• [Source passage]

Pediatric RSV sequelae have been researched more often than adult. Recently my PCP who is IM and OEH has stated there are new proposed hypotheses that RSV illness in adults will trigger various autoimmune illnesses such as asthma, IDDm, etc..
The infection coming out of South East Asia is suspected to be from the same family as RSV the paramyxovirus.
For RSV our peds floors gown and mask. All our little ones that qualify for Synergis get the first dose before d/c and every month until the end of April. We start dosing in October. We have seen a dramatic drop in RSV admissions of our previous preemies. Also, we have never been turned down from medicaid or private insurance for Synergis.
I have kiddos that get Synergis and all have remained complication free during the season.... My son was a Respigam kid, this is an immunoglobulin given each month beginning in Oct. and ending in Feb., he was a BPD'r and did in fact get RSV, happy to say he was 2 days in the hospital on the peds floor (no vent, no tent!!) on 02 via nasal cannula. That works fabulous for preemies and chronic lungers.
most of our RSV'rs get o2 via nasal canula, a bronchiolitis pathway via RT--flovent/atrovent, etc--and LOTS, did i mention LOTS of suctioning!!!!!!!!!!!!!!!!!!!!!! we usually only use gown and gloves and we have pedi size yonkers which really helps, but we use catheters for deep suction......this usually wierds-out the parents, but once they realize that we r "blowing their noses for them" they r ok with it. if they have increased WOB, and cant tolerate po feeds, they get a ng tube, unless they have a hx of reflux then we might use TPT-transpyloric tubes for feeds...and most start with ivfluids for hydration, we dont usually use a mist tent. Pulse ox is a must.....and did i mention suctioning!!! lots and lots of suctioning. it can be a scarey experience for parents..especially of preemies and BPDrs...we also use synergist--er how ever we spell it--especially with our chronic vent kids...it seems to help, i dont recall on "outbreak" of RSV in the vent room last season...speaking to seasons of RSV we did have a case in July last year...that is unusual for us.
A couple of years ago, we had a stream of prems coming in with RSV only days after discharge from the special care nursery. (Say whut?) One little kiddy was so sick she failed conventional ventilation, failed HFOV and ended up needing HFJV. She developed NEC, had a bowel resection and ileostomy plus had a honking huge pressure ore on the side of her head from being in one position for weeks.
Then last year, there was an outbreak of RSV in the NICU!!!! We PICU nurses (who they always made to feel unworthy and unclean) gloated a bit on that one, since we had ZERO nosocomial RSV that year. Of course, we had to take all their RSV patients... seemed like we emptied out their unit!
HFOV= high frequency oscillation ventilation (rates of 300+/min with miniscule tidal volumes... keeps the lungs fully expanded... similar to a panting dog)
HFJV= high frequency jet ventilation (small tidal volumes delivered at high velocity creating laminar air flow with O2 in the middle and CO2 at the outside, penetrates to the terminal airways... for more info... http://www.bunl.com/howhfjv.html )
Mattigan, RN
175 Posts
My latest newsletter from American Academy of Pediatrics still says Respiratory/Contact and the Infection Control nurse here agrees but I agree with you.
Our problem is we have physicians who still use Ribavirin therapy on kids who aren't on vents. It's on a general pedi floor and I have concerns with that.

• [Parts of the exercise]
1. Translate this sentence from the RSV passage into Spanish: "We have seen a dramatic drop in RSV admissions of our previous preemies."
2. From the RSV passage, pull out word for word the part that opens with the words containing "A couple of" and closes with "a panting dog)".
The lines after this point come from a different source than the RSV passage.

• [Extracted records]
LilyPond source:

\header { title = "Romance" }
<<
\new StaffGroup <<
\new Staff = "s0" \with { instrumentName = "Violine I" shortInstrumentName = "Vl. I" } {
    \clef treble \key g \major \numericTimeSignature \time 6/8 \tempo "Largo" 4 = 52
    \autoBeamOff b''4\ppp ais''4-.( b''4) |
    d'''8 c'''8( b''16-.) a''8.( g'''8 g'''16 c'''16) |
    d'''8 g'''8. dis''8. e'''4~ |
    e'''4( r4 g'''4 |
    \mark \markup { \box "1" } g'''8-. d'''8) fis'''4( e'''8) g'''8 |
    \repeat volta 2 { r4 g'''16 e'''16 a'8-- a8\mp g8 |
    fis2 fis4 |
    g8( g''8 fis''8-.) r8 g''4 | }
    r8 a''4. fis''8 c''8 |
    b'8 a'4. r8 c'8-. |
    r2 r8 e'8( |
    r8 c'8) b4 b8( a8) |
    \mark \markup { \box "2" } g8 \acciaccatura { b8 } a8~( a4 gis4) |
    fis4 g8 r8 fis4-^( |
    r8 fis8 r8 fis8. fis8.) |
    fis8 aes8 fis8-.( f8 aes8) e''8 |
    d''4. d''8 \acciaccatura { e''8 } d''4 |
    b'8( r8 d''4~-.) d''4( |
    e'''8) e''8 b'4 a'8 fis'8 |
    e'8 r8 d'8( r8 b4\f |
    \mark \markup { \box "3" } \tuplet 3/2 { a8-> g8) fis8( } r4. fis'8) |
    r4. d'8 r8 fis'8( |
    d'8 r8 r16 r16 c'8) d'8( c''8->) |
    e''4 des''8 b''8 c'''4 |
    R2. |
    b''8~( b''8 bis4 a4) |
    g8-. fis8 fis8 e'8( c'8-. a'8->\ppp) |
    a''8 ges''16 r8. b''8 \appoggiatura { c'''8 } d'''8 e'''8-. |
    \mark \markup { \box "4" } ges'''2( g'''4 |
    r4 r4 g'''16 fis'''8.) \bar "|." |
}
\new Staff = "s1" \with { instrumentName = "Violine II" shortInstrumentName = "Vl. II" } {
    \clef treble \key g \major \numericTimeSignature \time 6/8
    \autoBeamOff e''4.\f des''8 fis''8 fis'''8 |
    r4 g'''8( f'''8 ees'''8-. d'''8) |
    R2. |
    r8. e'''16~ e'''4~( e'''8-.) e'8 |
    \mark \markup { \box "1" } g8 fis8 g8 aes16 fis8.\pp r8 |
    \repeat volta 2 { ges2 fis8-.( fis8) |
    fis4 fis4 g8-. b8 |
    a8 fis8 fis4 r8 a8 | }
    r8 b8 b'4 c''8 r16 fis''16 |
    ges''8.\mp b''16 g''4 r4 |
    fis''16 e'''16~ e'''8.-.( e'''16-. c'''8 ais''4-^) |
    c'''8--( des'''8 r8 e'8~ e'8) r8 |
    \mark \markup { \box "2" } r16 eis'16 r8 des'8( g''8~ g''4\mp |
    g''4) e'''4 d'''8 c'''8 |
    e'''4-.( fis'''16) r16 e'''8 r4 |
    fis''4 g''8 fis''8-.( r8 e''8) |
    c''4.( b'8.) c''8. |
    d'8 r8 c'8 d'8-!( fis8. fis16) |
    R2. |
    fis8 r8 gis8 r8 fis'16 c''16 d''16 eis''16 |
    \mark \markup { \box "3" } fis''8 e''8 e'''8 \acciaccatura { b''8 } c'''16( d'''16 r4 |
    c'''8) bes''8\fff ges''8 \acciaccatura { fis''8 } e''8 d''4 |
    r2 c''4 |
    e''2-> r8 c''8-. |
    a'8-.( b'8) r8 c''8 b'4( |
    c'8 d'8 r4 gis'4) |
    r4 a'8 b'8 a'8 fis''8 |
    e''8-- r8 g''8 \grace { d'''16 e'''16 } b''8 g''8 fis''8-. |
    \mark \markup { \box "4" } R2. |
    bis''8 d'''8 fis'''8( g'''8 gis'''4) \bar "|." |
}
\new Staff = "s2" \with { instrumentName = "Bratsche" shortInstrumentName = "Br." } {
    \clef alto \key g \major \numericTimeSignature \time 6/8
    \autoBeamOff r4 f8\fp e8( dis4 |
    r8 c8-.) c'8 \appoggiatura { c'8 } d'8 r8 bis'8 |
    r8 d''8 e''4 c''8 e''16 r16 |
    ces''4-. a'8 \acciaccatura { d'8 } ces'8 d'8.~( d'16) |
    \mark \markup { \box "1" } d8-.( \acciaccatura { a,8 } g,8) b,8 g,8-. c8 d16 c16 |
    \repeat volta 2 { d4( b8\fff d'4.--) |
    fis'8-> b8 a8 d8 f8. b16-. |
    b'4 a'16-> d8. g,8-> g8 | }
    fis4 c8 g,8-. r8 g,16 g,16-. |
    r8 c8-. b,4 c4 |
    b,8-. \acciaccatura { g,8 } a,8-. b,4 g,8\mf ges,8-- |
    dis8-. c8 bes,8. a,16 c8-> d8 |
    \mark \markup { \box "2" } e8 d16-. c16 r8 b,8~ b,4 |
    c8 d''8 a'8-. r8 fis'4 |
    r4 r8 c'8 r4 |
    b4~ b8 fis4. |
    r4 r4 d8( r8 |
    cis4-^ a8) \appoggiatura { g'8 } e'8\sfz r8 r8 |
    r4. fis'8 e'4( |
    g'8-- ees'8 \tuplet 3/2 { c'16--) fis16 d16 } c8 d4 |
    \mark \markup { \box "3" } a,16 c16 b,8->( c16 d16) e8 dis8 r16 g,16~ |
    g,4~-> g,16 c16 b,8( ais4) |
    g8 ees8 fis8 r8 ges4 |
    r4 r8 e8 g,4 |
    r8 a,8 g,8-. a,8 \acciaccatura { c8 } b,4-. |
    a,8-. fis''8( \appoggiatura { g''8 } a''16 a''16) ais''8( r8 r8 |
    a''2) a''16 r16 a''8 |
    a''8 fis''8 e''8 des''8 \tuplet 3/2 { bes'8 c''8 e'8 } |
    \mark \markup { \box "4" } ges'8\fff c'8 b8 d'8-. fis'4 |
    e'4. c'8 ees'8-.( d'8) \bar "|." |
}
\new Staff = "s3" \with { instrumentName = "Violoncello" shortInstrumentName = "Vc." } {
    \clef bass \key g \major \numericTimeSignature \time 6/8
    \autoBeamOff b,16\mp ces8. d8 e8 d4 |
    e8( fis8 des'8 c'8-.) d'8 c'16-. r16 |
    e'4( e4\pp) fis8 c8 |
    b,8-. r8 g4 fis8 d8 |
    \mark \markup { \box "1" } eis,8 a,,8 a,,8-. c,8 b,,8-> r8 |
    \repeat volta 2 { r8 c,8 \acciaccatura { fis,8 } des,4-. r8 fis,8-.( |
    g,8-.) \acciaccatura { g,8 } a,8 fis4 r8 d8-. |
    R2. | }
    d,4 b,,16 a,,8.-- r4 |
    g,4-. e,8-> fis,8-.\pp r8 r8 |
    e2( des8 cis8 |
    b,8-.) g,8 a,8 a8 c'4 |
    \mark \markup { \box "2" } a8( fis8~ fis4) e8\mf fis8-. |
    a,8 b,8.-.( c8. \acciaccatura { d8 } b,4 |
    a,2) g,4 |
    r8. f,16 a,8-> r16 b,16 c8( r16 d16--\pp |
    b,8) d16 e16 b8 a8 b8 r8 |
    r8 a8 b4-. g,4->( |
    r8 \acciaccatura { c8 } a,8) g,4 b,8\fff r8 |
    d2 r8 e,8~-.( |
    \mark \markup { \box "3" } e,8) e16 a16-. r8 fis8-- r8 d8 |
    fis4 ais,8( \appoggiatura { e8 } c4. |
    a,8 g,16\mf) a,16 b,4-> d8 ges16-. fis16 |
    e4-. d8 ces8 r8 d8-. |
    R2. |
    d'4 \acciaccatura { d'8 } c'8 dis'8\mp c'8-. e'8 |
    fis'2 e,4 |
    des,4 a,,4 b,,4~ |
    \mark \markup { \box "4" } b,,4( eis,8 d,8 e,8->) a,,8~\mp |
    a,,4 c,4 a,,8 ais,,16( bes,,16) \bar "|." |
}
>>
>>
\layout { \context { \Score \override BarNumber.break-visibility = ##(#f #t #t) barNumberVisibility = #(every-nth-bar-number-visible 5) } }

• [Numbered responses]
1. Hemos visto una disminución drástica en los ingresos por VRS de nuestros antiguos prematuros.

2.
A couple of years ago, we had a stream of prems coming in with RSV only days after discharge from the special care nursery. (Say whut?) One little kiddy was so sick she failed conventional ventilation, failed HFOV and ended up needing HFJV. She developed NEC, had a bowel resection and ileostomy plus had a honking huge pressure ore on the side of her head from being in one position for weeks.
Then last year, there was an outbreak of RSV in the NICU!!!! We PICU nurses (who they always made to feel unworthy and unclean) gloated a bit on that one, since we had ZERO nosocomial RSV that year. Of course, we had to take all their RSV patients... seemed like we emptied out their unit!
HFOV= high frequency oscillation ventilation (rates of 300+/min with miniscule tidal volumes... keeps the lungs fully expanded... similar to a panting dog)